INDIANAPOLIS – A House election committee on Monday voted 9-4 to pass a bill that would make it harder for Libertarians to get on the ballot for governor and the U.S. Senate.
A Senate committee also heard testimony on two other election bills that would limit school operations when used as a polling location and change the deadline a mail-in ballot must be received to be counted.
Rep. Ethan Manning, R-Denver, offered House Bill 1134, which was amended significantly. What remained would require Libertarians to collect signatures of registered voters to run for governor or U.S. Senate.
Under current law, Libertarians nominate those offices in a primary convention and are not required to gather signatures required of Republicans and Democrats as part of the primary ballot process.
Manning's bill would still allow Libertarians to nominate governor and U.S. Senate candidates via convention but would then also require the nominee to meet the signature requirement, which is 500 registered voters for each of the state's nine congressional districts.
He said the proposed legislation is merely meant to align the processes.
Rep. Matt Pierce, D-Bloomington, said a cynical person would see it as a bill to punish Libertarians because they did well in the last gubernatorial election, and some believe they siphon votes from Republicans.
“Don't be so cynical,” Manning responded.
Libertarians still wouldn't be considered a major party under the bill, he said.
Rep. Cherrish Pryor, D-Indianapolis, said the bill adds more requirements on Libertarians without giving them any new powers or advantages.
No one from the Indiana Libertarian Party testified on the bill, which now moves to the full House.
Over in the Senate, the election panel heard several bills that could be voted on next week.
Senate Bill 260 has one section that would prohibit schools from having on-site instruction if the school is being used as a polling location.
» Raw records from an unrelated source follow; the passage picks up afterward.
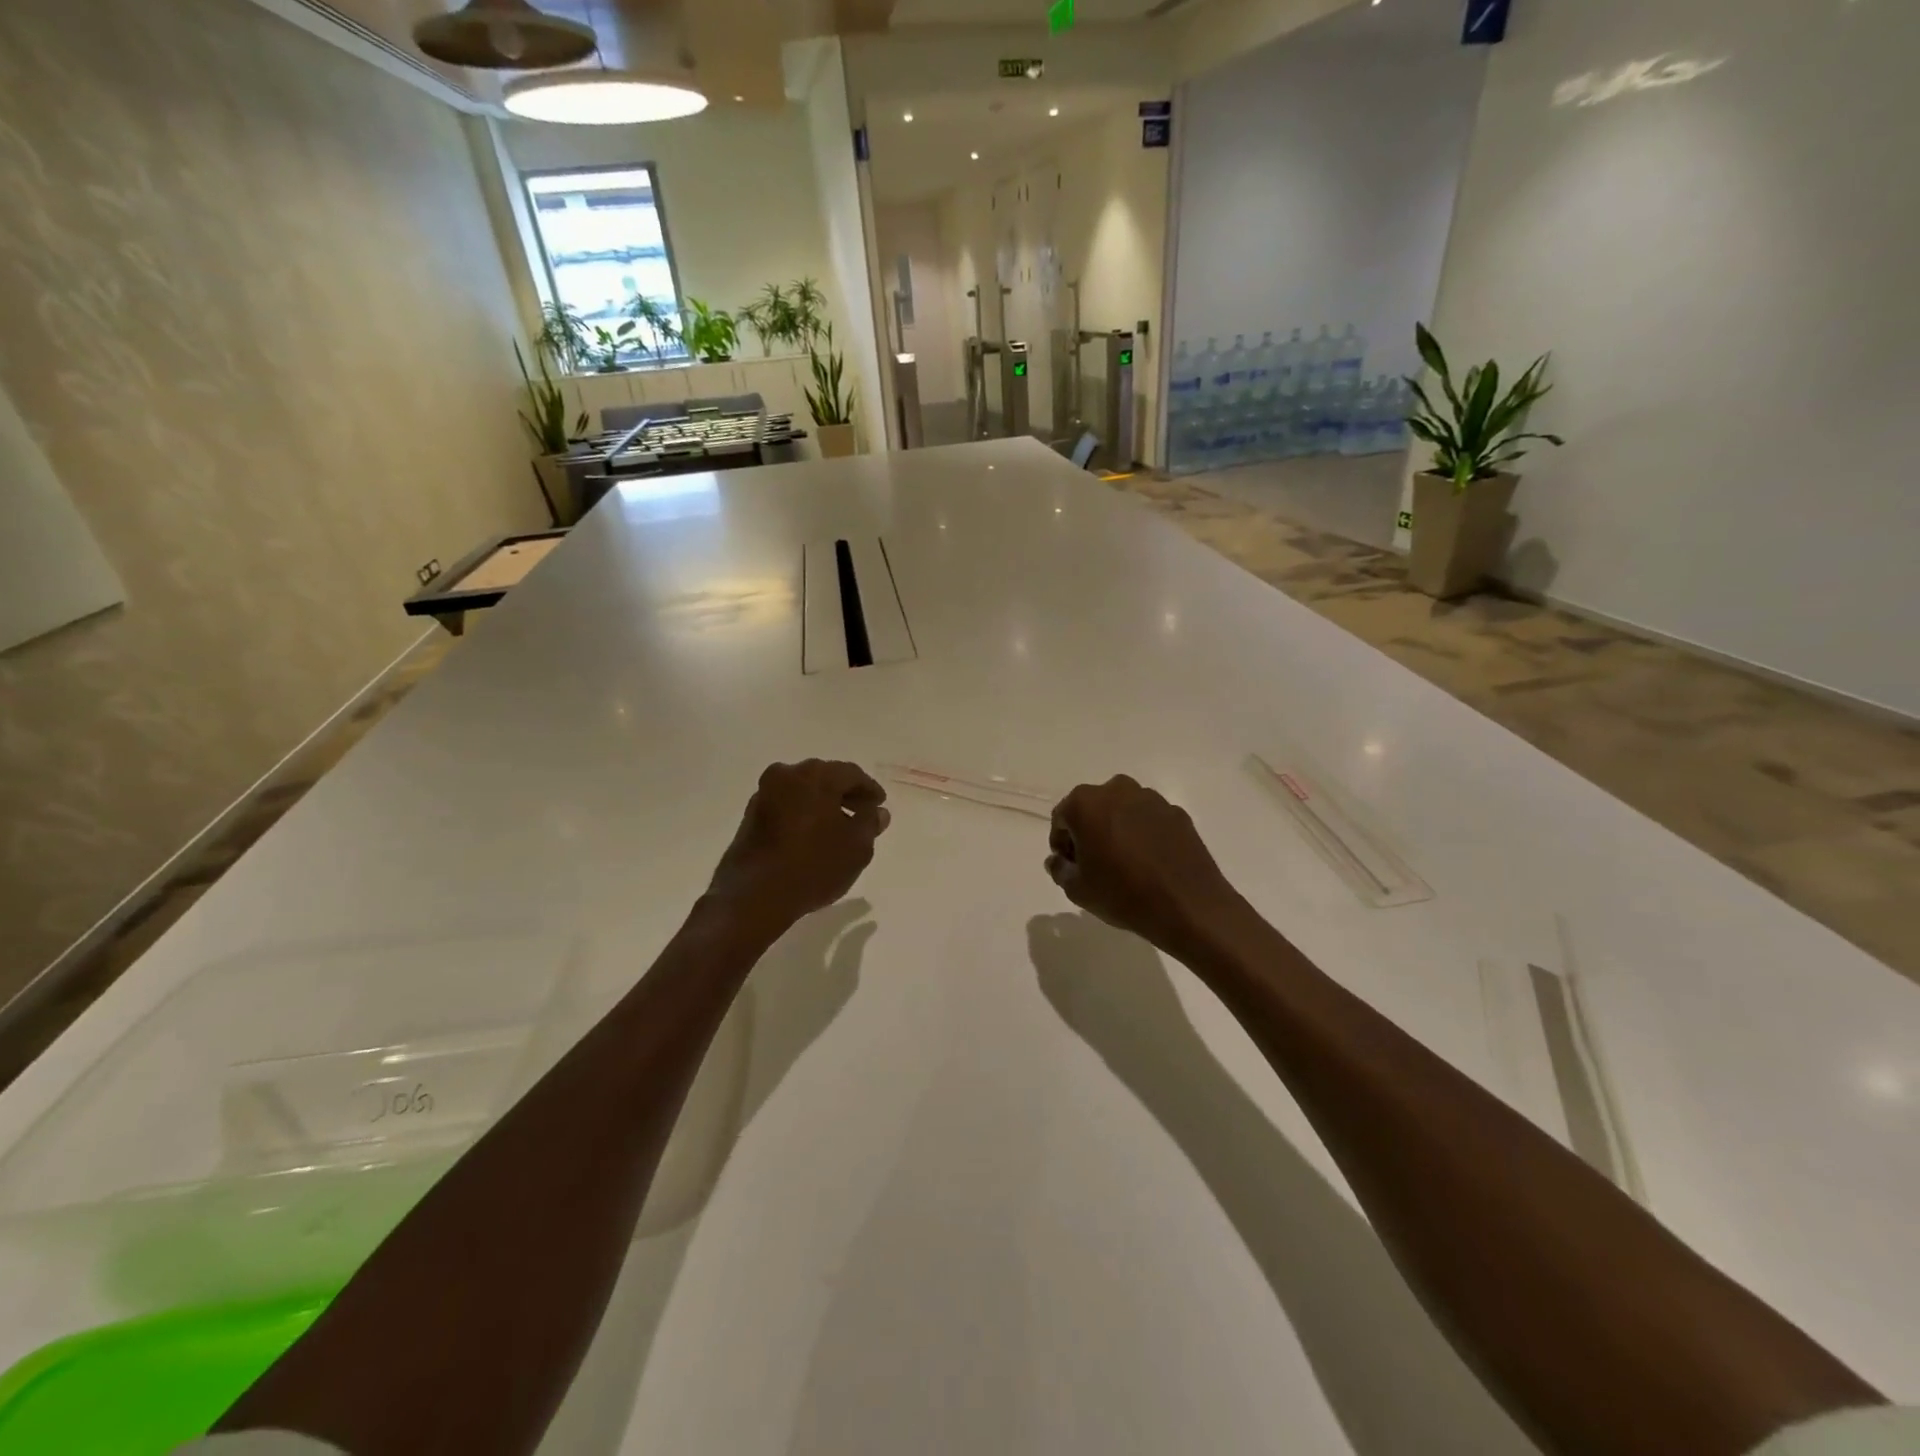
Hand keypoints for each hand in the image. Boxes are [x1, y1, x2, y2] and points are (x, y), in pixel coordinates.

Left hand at [708, 760, 889, 928]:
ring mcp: (764, 794)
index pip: (851, 774)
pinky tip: (813, 837)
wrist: (754, 896)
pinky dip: (803, 815)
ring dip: (823, 806)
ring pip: (803, 792)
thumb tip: (877, 811)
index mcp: (815, 775)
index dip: (869, 790)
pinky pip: (787, 807)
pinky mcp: (751, 816)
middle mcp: (787, 774)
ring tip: (839, 830)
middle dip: (845, 795)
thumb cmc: (813, 865)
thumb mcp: (857, 847)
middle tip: (862, 814)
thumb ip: (870, 823)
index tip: (880, 806)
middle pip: (825, 779)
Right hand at [1045, 776, 1242, 954]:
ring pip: (1123, 811)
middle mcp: (1118, 790)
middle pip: (1092, 808)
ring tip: (1124, 863)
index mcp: (1086, 803)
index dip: (1062, 843)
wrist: (1189, 907)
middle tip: (1094, 864)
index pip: (1062, 818)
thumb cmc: (1123, 895)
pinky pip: (1149, 820)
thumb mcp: (1077, 890)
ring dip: (1117, 829)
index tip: (1070, 866)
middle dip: (1088, 831)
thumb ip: (1059, 869)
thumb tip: (1059, 860)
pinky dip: (1144, 834)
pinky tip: (1150, 863)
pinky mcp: (1177, 813)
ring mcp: (1152, 799)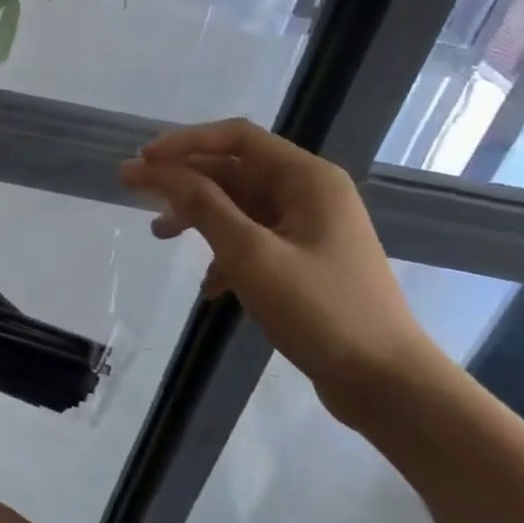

Sen. Greg Walker, R-Columbus, said there are security concerns to having thousands of members of the public in schools on an Election Day. This is a middle ground instead of not allowing schools to be used. The buildings are needed because they are handicapped accessible and have good internet connectivity.
He said schools could have a teacher development day or an e-learning day – just not on-site instruction.
Terry Spradlin – executive director of the Indiana School Boards Association – opposed the section of the bill, saying some schools may choose to close but others can safely separate the polling location from students using locked doors.
“This is an overreach removing local control and flexibility,” he said.
Senate Bill 398 would extend the deadline by which mail-in absentee ballots must be received by election officials from noon to 6 p.m. on Election Day. But it applies to only about 70 counties that have electronic poll books. The other counties would retain the noon deadline.
Julia Vaughn of Common Cause Indiana said having two different deadlines for counties creates confusion for voters and should be the same – 6 p.m. at the earliest.